**ASSIGNMENT**
Which of the lines below contain the string "프레임워크인"? Copy out each of those lines in full.
╭─ PROVIDED INFORMATION
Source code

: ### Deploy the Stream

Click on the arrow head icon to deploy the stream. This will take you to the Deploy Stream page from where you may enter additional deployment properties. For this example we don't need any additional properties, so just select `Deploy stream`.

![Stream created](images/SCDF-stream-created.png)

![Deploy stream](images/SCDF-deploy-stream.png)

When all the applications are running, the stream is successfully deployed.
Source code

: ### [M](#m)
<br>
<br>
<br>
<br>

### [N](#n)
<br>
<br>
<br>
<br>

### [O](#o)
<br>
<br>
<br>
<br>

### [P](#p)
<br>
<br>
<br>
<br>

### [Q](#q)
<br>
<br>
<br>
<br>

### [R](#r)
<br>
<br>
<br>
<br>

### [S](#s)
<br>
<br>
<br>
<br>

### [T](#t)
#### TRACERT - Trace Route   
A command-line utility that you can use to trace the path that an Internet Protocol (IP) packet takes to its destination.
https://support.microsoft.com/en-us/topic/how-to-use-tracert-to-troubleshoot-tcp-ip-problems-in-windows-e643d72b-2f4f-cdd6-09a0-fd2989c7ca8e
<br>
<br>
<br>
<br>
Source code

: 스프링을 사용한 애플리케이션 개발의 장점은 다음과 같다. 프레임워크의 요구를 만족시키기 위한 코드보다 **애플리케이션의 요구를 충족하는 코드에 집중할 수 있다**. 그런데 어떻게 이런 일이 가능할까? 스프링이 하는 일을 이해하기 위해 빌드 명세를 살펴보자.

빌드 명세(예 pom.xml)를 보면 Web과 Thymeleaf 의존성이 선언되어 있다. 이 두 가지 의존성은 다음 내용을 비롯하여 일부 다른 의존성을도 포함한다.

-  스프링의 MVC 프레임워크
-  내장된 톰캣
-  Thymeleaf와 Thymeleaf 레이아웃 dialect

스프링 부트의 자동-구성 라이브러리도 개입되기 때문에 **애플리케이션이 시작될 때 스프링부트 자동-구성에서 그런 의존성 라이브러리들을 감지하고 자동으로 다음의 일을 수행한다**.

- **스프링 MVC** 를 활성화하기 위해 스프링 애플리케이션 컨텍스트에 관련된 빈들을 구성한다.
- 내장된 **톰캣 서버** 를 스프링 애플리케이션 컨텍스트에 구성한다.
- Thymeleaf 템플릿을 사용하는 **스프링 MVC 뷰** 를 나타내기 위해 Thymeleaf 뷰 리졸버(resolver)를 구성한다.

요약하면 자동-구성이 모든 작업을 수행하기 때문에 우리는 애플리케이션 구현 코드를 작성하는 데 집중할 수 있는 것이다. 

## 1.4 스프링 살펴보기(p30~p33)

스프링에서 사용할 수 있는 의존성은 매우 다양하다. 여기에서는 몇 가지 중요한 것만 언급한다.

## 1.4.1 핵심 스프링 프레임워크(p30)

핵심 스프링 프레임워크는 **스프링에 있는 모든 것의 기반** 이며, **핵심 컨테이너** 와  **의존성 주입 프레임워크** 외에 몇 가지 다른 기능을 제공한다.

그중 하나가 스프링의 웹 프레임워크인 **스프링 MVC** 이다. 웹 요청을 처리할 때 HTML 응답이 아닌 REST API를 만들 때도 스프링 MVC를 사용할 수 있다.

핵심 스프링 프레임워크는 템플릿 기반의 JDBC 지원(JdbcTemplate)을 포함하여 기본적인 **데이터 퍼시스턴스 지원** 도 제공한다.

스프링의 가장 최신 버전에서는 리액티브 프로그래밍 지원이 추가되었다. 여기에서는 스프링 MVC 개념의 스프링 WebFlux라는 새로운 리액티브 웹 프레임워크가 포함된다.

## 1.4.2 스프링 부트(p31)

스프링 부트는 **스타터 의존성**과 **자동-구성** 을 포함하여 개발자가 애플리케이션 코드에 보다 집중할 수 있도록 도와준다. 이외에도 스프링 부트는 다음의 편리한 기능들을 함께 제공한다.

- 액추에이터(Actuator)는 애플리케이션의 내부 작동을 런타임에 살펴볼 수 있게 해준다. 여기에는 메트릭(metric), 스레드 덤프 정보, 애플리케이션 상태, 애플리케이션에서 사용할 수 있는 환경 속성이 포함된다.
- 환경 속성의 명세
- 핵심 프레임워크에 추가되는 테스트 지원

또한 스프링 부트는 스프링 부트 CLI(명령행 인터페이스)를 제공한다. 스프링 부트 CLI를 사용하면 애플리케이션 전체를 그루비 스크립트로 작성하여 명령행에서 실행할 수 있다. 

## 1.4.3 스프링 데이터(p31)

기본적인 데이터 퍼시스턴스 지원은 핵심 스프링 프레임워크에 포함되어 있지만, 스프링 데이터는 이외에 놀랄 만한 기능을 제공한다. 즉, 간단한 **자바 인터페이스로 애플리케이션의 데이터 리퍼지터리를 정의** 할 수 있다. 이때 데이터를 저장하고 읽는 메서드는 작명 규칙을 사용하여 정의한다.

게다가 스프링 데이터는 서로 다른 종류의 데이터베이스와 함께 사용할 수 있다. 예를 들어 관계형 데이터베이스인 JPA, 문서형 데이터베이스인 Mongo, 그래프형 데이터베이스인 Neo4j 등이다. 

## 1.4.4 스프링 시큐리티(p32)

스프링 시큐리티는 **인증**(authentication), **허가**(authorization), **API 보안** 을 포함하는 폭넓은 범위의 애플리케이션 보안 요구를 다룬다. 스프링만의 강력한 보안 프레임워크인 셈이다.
╰─
**ANSWER BOX**
그중 하나가 스프링의 웹 프레임워크인 **스프링 MVC** 이다. 웹 요청을 처리할 때 HTML 응답이 아닌 REST API를 만들 때도 스프링 MVC를 사용할 수 있다.
스프링 시큐리티는 **인증**(authentication), **허가**(authorization), **API 보안** 을 포함하는 폭넓은 범위의 애플리케이션 보안 요구를 다룬다. 스프링만의 강력한 보안 프레임워크인 셈이다.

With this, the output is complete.